Showing posts with label prison. Show all posts
Showing posts with label prison. Show all posts

Thursday, November 3, 2011

Upstate

Book cover image: http://ebookstore.sony.com/ebook/kalisha-buckhanon/upstate

Buckhanon, Kalisha. Upstate. New York: St. Martin's Press, 2005. Print.
      ISBN: 9780312332686


Awards/Honors:
American Library Association Alex Award
Hurston/Wright Legacy Award

Annotation:
Written as letter correspondence, Natasha and Antonio find themselves in a difficult situation.

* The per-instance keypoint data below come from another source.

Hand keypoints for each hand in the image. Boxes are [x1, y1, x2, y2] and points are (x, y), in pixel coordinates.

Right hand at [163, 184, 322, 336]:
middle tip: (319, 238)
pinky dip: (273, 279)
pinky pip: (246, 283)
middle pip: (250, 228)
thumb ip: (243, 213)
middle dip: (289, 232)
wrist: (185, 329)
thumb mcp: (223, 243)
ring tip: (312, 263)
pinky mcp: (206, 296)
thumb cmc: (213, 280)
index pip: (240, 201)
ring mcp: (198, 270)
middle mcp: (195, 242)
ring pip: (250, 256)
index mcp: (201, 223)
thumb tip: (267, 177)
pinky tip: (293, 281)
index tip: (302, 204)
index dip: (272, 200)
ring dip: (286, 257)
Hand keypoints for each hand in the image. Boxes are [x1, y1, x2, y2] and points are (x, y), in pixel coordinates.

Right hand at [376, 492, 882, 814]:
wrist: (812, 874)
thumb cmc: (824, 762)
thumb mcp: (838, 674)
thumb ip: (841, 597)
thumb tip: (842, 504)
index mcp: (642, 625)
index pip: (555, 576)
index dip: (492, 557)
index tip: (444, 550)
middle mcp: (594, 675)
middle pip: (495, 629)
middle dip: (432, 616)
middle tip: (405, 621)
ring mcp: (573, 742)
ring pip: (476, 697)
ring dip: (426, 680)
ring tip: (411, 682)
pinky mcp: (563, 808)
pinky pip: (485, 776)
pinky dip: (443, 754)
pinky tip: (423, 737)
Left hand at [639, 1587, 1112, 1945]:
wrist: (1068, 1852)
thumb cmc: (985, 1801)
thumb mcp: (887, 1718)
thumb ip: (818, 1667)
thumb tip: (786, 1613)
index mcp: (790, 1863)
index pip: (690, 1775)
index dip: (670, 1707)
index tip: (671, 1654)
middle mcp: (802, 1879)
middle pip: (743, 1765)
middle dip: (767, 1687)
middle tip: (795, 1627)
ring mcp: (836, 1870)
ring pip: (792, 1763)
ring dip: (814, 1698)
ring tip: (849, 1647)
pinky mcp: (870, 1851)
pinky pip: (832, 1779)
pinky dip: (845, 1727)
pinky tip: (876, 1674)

Being separated for more than a decade, will the couple's love really test the brink of time?

Book Talk:
Sixteen-year-old Natasha and seventeen-year-old Antonio's young love is separated when Antonio is sent to prison for the murder of his father. Letter-after-letter and year-after-year, the two young lovers relationship slowly grows apart. From Antonio's trial to Natasha taking a school trip to France, the teen's grow in unexpected ways but continue a friendship through written words. As each teen experiences two different lives, oftentimes they learn that they only have each other to rely on and wonder if they will truly find each other again. An age old question, does absences truly make the heart grow fonder?

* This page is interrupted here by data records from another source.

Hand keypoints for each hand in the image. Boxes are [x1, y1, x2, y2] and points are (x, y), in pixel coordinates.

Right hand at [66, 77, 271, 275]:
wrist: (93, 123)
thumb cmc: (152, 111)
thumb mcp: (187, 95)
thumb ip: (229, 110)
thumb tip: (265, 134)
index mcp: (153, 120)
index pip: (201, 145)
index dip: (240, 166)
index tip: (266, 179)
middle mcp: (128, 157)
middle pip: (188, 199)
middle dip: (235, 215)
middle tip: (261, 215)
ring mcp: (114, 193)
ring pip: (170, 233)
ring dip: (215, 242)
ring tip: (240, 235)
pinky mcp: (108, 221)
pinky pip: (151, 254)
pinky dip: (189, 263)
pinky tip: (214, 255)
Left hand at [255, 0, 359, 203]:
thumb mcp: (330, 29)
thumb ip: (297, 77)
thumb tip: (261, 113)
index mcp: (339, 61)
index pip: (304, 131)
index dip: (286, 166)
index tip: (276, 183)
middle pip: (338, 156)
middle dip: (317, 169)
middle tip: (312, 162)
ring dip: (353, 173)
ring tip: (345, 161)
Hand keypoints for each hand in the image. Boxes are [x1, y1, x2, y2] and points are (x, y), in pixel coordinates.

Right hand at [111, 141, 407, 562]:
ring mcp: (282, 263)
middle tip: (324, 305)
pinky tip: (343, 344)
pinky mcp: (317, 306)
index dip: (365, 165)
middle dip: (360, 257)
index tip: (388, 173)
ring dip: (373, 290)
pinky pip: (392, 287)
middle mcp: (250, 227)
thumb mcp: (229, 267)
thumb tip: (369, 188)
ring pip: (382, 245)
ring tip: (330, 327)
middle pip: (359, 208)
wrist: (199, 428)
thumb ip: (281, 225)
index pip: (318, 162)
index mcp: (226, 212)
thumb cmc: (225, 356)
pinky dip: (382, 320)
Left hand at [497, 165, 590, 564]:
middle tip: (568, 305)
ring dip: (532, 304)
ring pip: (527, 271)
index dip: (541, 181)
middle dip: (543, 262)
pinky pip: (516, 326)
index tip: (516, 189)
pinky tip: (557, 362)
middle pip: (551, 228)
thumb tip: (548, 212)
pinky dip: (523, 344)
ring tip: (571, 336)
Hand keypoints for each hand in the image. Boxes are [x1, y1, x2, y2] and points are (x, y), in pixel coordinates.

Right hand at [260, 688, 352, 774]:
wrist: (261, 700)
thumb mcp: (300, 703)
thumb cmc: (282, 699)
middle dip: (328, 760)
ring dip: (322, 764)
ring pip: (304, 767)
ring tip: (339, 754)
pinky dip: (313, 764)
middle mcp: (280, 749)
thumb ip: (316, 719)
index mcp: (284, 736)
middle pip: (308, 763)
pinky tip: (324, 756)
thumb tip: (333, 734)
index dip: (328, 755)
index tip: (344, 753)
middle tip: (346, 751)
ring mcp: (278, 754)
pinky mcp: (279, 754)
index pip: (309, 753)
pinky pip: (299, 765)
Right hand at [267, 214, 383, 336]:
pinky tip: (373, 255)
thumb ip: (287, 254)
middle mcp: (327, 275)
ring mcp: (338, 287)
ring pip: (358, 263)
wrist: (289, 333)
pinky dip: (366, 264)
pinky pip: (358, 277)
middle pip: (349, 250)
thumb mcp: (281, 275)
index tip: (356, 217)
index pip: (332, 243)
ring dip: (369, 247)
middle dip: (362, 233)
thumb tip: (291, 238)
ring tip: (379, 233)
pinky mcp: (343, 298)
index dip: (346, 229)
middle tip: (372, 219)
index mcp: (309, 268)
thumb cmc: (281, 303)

Thursday, October 20, 2011

Monster












 Book Cover Image: http://www.barnesandnoble.com


Myers, Walter Dean. Monster.  New York: Harper Collins, 1999. Print.
             ISBN: 0060280778

Awards/Honors: 
2000 Michael L. Printz Award for Excellence in Literature for Young Adults
2000 Coretta Scott King Author Honor Book
2000 Edgar Allan Poe Award nominee, Best Young Adult
2000 ALA Best Books for Young Adults
1999 National Book Award finalist

Annotation:
Steven has been placed in jail for the murder of an innocence man. Scene-by-scene he shares his fears, emotions, and anticipation of his time in jail and the murder trial that could be the fate of the rest of his life.

Booktalk:

“The best time to cry is at night, when the lights are out and someone is being beaten up and screaming for help.” Sixteen-year-old Steven Harmon is in the last place he wants to be, jail. Steven has a strong passion for writing movies, so he keeps a detailed notebook of his experience as a movie script. Throughout the trail, Steven sees witness-after-witness give more and more evidence to convict Steven and another man of this heinous crime. He believes that he is innocent because he wasn’t the one who pulled the trigger; he was only assigned to give the signal for the all clear. But he didn’t even do that. What happens if he is sentence to death or even 25-to-life? What does his little brother, mother, and father think of him? How can he convince the jury he’s innocent? Is he really what the prosecutor calls him… a Monster?